Enzymatically regulated demineralisation of pathological bone using sodium hexametaphosphate

The pathological formation of bone in soft tissue can result in significant disability, prevent prosthetic limbs from fitting, and limit joint movement. A range of conditions exist, which are characterised by this local tissue ossification. The awareness of one such condition, heterotopic ossification, has increased recently due to the extraordinarily high incidence of the condition in military amputees (64.6%). Although the process of formation is biologically mediated through a massive inflammatory response, there is currently no adequate treatment or prophylaxis for the condition. This study investigates the use of hexametaphosphate (HMP) as a demineralising agent for the treatment of pathological ossification. Other demineralising agents exist but their application is limited due to unwanted effects on biological processes such as blood clotting and an inability to control their activity. This study demonstrates, for the first time, that the demineralising effect of HMP can be modified by local pH and is controlled through the activity of alkaline phosphatase, an enzyme that is found throughout the body. HMP was shown, using micro computed tomography, to cause large scale demineralisation of samples of pathological bone and was able to inhibit hydroxyapatite precipitation in a supersaturated solution.
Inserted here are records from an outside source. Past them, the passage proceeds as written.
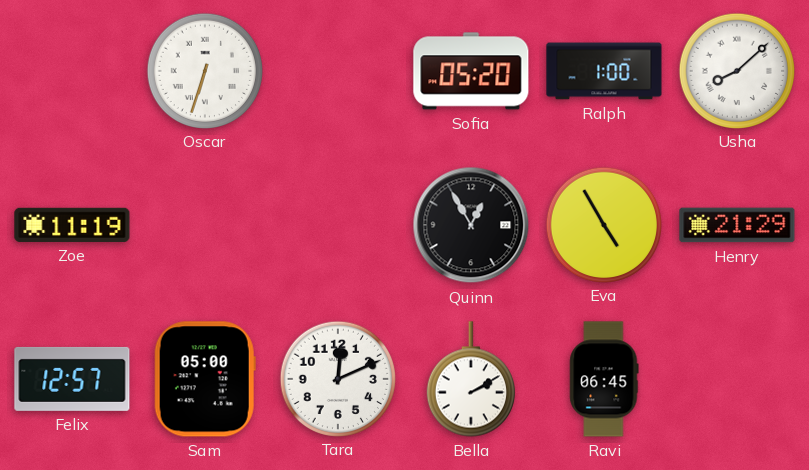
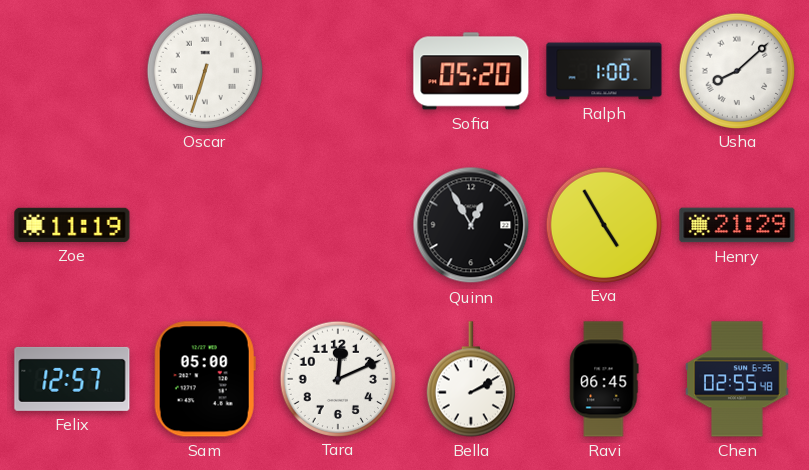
Chen: none -> 02:55
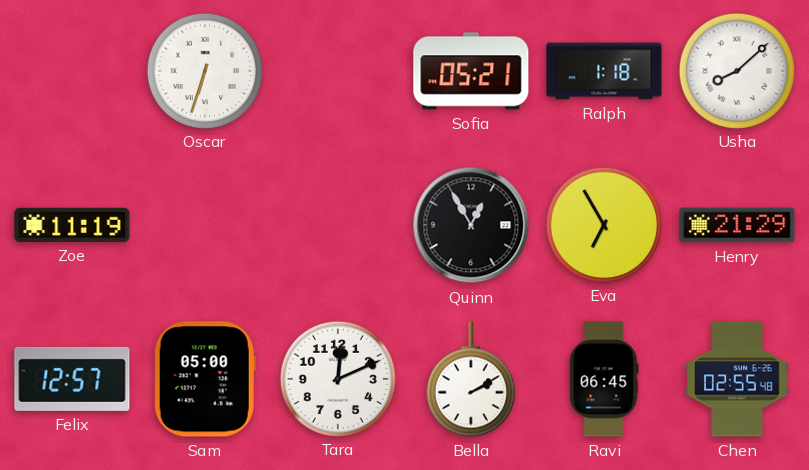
Sofia: 05:20 -> 05:21
Ralph: 1:00 -> 1:18
Eva: 4:55 -> 6:55
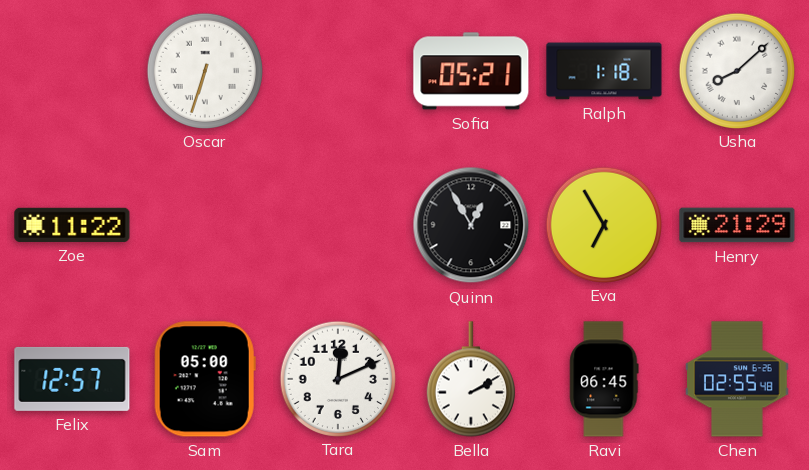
Zoe: 11:19 -> 11:22
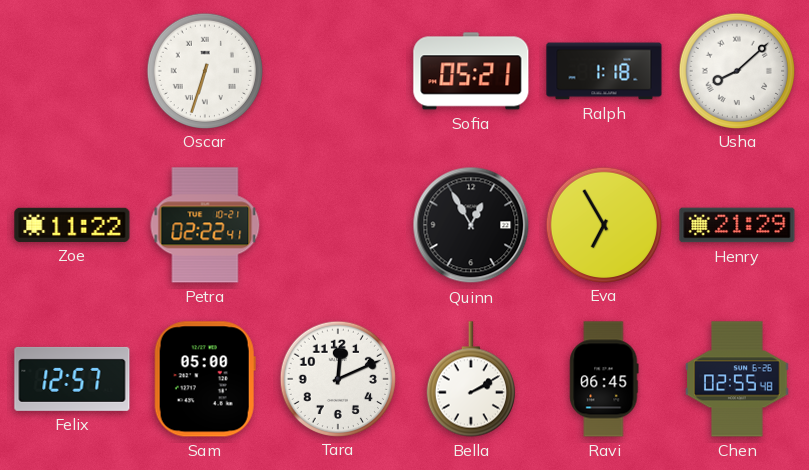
Petra: none -> 02:22
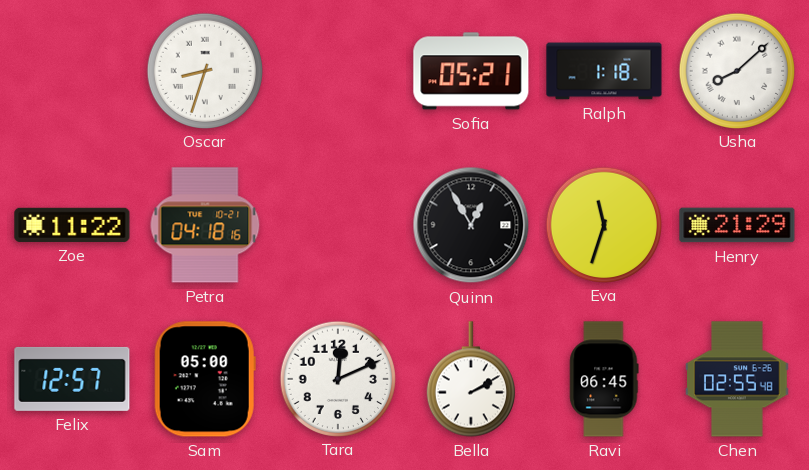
Oscar: 6:33 -> 8:33
Petra: 02:22 -> 04:18
Eva: 6:55 -> 11:33
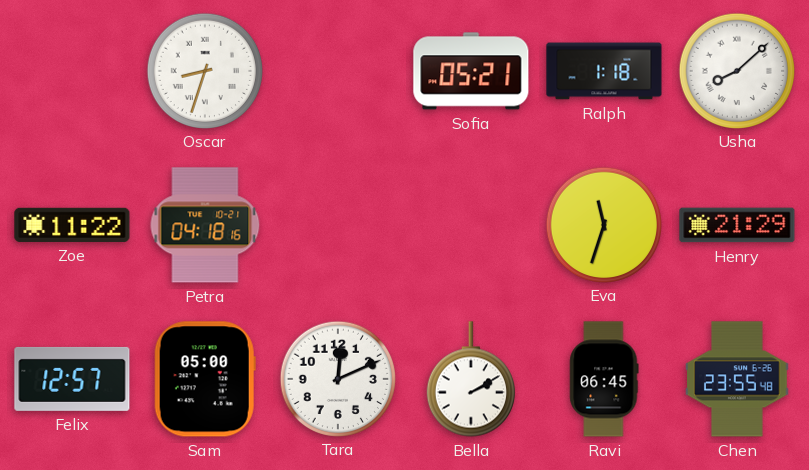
Quinn: 12:55 -> none
Chen: 02:55 -> 23:55
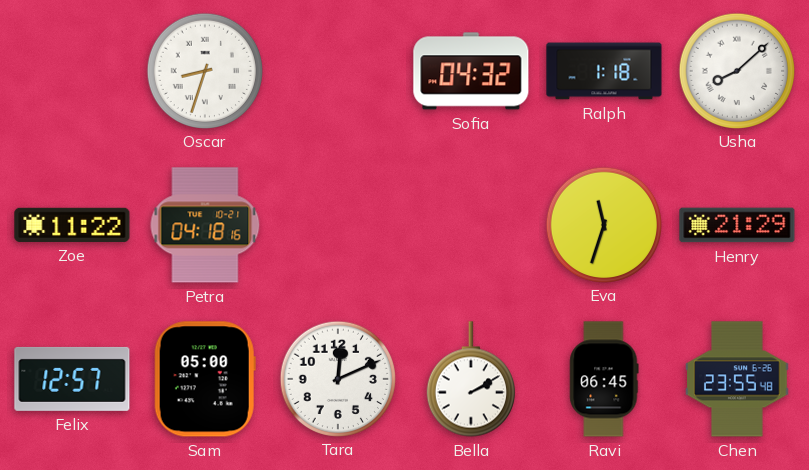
Sofia: 05:21 -> 04:32
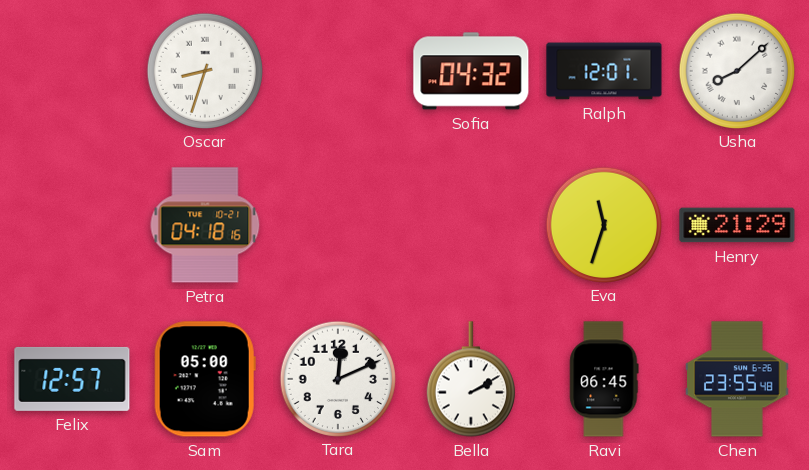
Ralph: 1:18 -> 12:01
Zoe: 11:22 -> none
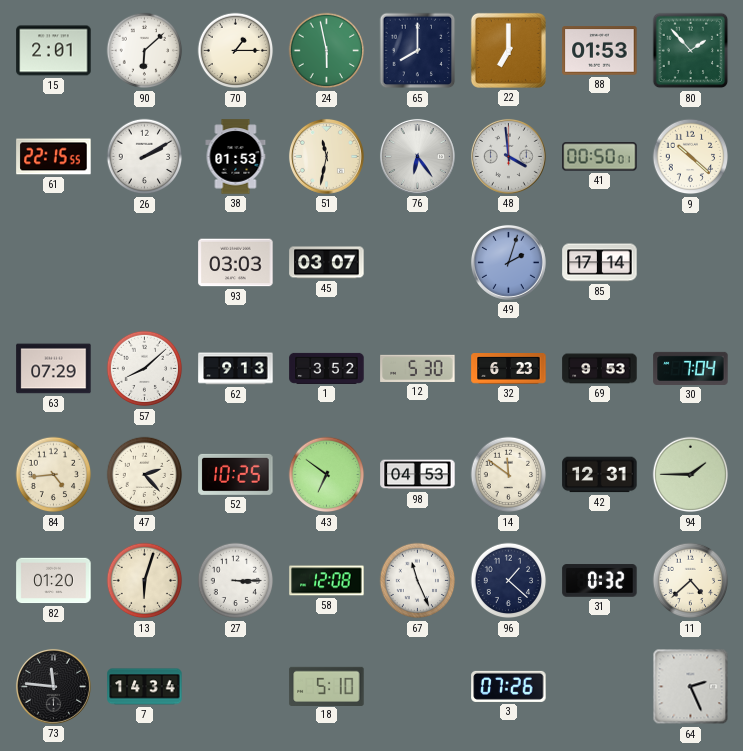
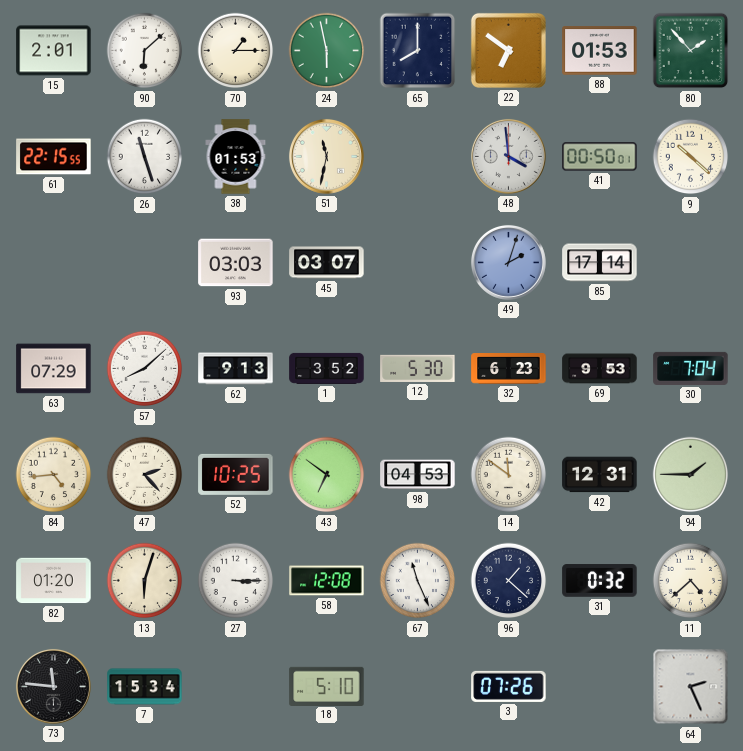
22: 7:00 -> 6:51
26: 2:10 -> 11:27
76: 6:24 -> none
7: 14:34 -> 15:34
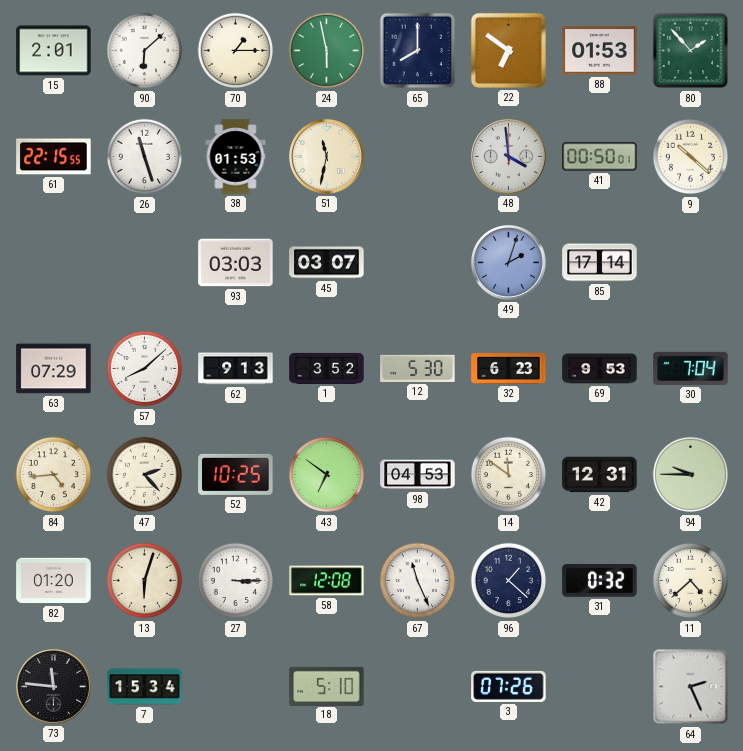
94: 1:45 -> 9:45
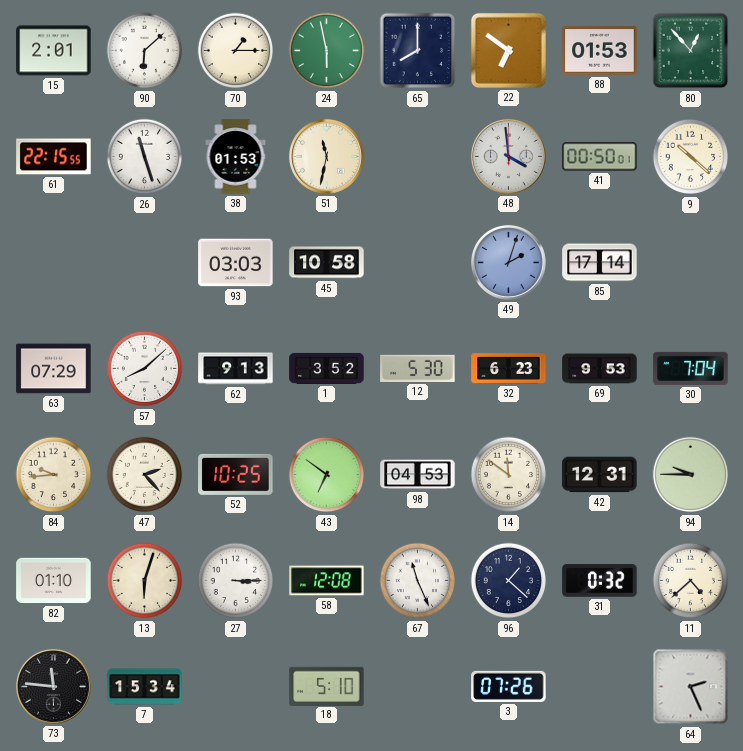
80: 1:53 -> 12:53
45: 03:07 -> 10:58
84: 4:44 -> 9:44
82: 01:20 -> 01:10
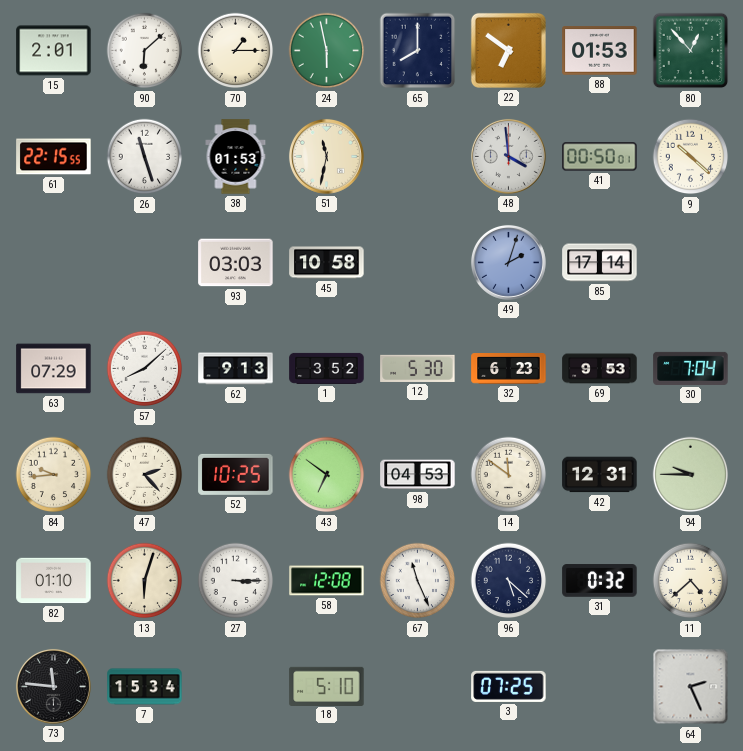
96: 1:22 -> 5:22
3: 07:26 -> 07:25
Stiffness and maximum force to failure of rat tibiae incubated in HMP were 49% (p = 0.001) and 41% (p = 0.03) lower, respectively, than controls. In contrast, no significant difference was observed in yield force, demonstrating specificity of action of HMP against hydroxyapatite, with no unwanted effect on collagen. Contrary to established understanding of the mechanism of its dissolution of calcium phosphate salts, micro X-ray fluorescence measurements of the hydroxyapatite surfaces suggested that the demineralising effect was mediated in the solution rather than surface binding of HMP. These findings suggest that HMP is effective at dissolving hydroxyapatite and, as such, is a promising a candidate for the treatment of a range of pathological ossifications.